Emanuel and his companions left the house in sober silence. Would God answer their prayer? If Dado died, would the village reject them and the teaching they came to share?

It was nearly nine o’clock that night when Emanuel sat up in frustration. He just couldn’t sleep. He kept seeing Dado in his mind’s eye, lying there on the brink of death. Emanuel couldn’t wait till morning. He had to find out what had happened.

Fearing the worst, he made his way across the village to the little hut. A fire was burning brightly. Emanuel feared this meant they were already preparing Dado’s body to be buried in the morning. Coming up the steps, however, he was met with an amazing sight. “Brother! Come in! Come in! Your God answered your prayer and healed me already. Come, eat with me! I’m so hungry—I’m dying to eat!” Dado cackled at his joke, and Emanuel plopped onto the floor in relief.

“Yes, brother,” Dado’s wife joined in. “We’ve never seen anything like it. We all knew that my husband was as good as dead. No one ever recovers once they are that far gone, and certainly not in just a few hours. Everyone in the village knows now that your God is more powerful than the spirits.”

That sounds like a good place to end this little tale. But the story isn’t finished yet. You see, a few weeks later, Emanuel came back to this same village to visit and teach more about the creator God. When he arrived, the village was waiting for him.
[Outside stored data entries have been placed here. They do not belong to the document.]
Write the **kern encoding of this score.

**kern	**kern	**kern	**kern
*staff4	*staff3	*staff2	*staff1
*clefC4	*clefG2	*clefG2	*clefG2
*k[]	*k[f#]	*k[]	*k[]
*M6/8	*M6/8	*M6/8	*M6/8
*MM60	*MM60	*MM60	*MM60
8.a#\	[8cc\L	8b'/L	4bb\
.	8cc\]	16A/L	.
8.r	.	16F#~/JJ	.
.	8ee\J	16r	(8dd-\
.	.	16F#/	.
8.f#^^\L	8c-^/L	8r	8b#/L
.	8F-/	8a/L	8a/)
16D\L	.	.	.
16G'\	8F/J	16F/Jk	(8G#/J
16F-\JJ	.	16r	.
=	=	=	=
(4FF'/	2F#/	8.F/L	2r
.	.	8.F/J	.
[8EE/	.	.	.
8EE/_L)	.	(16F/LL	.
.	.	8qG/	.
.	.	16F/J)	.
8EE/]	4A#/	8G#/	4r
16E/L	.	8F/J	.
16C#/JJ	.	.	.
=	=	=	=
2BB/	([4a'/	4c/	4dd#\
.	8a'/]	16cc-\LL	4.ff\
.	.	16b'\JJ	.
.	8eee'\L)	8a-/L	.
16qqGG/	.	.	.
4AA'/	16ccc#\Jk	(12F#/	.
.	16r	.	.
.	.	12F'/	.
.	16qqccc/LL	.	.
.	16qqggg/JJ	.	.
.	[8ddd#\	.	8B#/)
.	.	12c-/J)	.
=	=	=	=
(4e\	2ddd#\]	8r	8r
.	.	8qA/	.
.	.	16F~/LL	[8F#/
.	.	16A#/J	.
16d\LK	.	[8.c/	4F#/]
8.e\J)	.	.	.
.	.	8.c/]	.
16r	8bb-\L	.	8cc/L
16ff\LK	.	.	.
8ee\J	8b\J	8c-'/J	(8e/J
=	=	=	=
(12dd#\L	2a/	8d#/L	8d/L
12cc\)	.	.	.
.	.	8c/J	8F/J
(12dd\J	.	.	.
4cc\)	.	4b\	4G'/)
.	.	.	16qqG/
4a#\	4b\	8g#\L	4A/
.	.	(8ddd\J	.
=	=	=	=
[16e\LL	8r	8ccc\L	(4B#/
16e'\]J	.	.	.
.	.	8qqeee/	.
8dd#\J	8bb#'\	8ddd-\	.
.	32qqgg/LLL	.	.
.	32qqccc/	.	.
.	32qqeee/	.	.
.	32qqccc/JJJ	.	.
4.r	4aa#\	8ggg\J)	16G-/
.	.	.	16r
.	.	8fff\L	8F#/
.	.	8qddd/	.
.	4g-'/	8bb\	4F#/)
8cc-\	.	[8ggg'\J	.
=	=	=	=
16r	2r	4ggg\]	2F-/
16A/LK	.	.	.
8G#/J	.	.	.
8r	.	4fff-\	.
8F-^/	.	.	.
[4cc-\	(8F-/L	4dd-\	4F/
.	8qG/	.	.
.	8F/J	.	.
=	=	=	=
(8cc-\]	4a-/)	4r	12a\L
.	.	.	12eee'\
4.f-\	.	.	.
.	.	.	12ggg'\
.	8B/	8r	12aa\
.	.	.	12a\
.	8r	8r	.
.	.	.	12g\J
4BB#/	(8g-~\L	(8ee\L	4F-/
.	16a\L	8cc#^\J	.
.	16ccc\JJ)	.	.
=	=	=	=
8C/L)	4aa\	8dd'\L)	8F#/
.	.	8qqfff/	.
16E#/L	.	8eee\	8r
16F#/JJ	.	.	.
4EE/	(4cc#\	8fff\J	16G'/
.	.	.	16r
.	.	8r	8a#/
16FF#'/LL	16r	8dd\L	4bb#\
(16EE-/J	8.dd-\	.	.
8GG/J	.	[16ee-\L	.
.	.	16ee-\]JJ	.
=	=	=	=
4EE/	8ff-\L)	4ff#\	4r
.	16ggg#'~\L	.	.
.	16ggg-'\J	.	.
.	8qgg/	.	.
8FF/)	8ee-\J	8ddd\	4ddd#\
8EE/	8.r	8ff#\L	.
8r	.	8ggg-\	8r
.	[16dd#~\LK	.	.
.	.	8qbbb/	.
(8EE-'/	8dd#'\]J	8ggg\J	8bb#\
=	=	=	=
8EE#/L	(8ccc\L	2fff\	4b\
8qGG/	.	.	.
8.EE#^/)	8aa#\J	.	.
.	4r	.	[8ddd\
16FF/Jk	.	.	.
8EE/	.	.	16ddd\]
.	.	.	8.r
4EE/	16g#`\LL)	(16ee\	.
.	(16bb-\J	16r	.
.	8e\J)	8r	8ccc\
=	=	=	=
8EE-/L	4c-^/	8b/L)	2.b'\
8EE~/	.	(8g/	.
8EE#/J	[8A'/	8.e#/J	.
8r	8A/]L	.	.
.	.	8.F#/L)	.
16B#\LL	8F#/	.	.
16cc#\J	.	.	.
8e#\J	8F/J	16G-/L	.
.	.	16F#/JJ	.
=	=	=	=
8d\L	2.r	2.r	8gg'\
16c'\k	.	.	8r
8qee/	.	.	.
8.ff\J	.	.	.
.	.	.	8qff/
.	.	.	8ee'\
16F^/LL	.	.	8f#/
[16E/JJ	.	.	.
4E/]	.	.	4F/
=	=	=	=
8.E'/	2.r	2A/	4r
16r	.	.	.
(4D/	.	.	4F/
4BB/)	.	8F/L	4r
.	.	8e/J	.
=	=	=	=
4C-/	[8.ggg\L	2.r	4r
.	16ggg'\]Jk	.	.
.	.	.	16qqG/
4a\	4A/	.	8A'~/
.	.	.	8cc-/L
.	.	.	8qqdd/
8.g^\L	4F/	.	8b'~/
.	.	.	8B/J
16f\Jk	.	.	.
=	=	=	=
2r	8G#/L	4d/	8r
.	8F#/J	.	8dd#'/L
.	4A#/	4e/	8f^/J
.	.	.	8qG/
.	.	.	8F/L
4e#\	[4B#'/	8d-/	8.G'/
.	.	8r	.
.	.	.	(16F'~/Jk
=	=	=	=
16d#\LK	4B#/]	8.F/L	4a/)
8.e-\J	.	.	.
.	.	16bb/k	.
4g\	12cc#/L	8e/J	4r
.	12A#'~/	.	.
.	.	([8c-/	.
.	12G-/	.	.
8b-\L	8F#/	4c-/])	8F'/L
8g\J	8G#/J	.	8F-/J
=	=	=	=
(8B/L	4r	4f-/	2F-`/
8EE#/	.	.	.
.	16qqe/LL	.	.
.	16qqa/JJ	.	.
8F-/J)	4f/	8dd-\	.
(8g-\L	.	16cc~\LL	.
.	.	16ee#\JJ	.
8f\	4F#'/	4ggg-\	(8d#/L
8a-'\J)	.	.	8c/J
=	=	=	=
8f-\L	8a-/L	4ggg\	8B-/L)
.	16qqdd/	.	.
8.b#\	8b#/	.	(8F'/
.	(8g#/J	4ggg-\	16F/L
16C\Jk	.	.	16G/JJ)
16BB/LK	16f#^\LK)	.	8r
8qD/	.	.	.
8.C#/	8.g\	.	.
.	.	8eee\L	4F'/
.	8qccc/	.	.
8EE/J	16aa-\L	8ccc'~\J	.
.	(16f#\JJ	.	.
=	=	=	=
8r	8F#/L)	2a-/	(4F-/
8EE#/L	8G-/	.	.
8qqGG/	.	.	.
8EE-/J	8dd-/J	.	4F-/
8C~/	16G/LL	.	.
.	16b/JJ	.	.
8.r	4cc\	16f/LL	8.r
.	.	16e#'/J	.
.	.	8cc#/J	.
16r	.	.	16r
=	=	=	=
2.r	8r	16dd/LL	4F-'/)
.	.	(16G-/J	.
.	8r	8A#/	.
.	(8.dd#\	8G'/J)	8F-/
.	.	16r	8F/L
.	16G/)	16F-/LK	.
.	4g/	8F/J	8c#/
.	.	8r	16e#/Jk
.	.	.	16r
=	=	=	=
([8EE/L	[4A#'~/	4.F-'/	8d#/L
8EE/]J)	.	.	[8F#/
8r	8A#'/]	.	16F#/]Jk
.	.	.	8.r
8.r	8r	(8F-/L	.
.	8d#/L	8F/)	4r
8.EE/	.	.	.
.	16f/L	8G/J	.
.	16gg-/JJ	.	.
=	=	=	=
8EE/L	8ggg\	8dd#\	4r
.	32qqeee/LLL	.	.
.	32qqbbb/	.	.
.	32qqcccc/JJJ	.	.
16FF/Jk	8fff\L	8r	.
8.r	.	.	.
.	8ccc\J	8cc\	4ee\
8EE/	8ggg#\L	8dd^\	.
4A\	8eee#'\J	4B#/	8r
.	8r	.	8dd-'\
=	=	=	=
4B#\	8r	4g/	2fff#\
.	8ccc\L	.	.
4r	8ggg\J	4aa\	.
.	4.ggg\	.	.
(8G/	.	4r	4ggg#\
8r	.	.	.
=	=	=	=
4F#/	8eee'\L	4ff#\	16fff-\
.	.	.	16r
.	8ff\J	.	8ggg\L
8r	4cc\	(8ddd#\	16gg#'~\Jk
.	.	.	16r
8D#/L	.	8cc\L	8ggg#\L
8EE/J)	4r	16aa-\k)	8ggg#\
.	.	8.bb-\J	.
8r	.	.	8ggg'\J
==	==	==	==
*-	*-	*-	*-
“Brother Emanuel!” the people called as they came running to meet him. “You came just in time. Please, come quickly! Grandpa is very sick. If you pray for him, he will get well.”
Oh no! Emanuel thought. Last time I worried that they would think that it was the pill rather than the prayer that brought healing. Now they think that my prayers are magic!
Hurrying to Grandpa’s house, Emanuel tried to explain. “Friends, I don’t have any special power. It’s not the prayer that heals. Nor does it matter who does the praying. Anyone who truly believes in God and prays in Jesus’ name can ask for God’s help. It’s not like the magic that you are used to. God actually thinks. He loves us and listens to us. Talk to Him like a friend.”

“Yes, yes,” they replied. “That’s all fine and good. But pray for Grandpa or he will die. Please, don’t be heartless. Pray for him so that he will live!”

Emanuel didn’t know what to do. It was clear that the people misunderstood God. They thought He was an arbitrary spirit like the ones they knew, or else some kind of magic that would work if the right words were said, or the right power exercised.

He knew from missionary John that this is syncretism. But he also knew that the people couldn’t understand God’s character after just one encounter. Wasn’t it enough for now that they were reaching out to Him as best they knew how? Wasn’t this like Naaman’s attempt to worship Yahweh by bringing home two mule loads of Israel’s soil to sacrifice on? There would be time to teach and explain more in the future. But not if he didn’t help them right now.

“All right,” Emanuel said. “Grandpa, do you believe that God can heal you? Do you choose to ask God for help, and not the spirits?”

“Yes,” Grandpa replied. “Please pray for me!”

Again, Emanuel prayed a simple prayer asking for healing as a witness to the Hanunoo in this village. And once again, within a few hours, Grandpa was healed.

Later that night, as Emanuel taught the people from the Bible, one of Grandpa’s relatives stood up. “We want to be Christians. We have seen enough. We have heard that people become Christians by being dunked under water. We want you to do this to us.”

“Yes!” one of Dado’s relatives jumped up. “We want to be Christians too! Dunk us under the water in the river.”

“Wait a minute! Wait a minute!” Emanuel cried, grinning with joy. “That’s wonderful! God is bubbling over with happiness that you want to become Christians! But first things first. The river is far too cold this late at night. Let’s finish studying God’s book. Let’s learn who God is, where the spirits came from, and how God wants to save us. Then we can get ready for the dunking part!”

And that, my friends, is the story of how God took Emanuel, a fervent young Tawbuid Christian, and worked through him to begin planting churches in the dark, resistant interior of the Hanunoo tribal territory.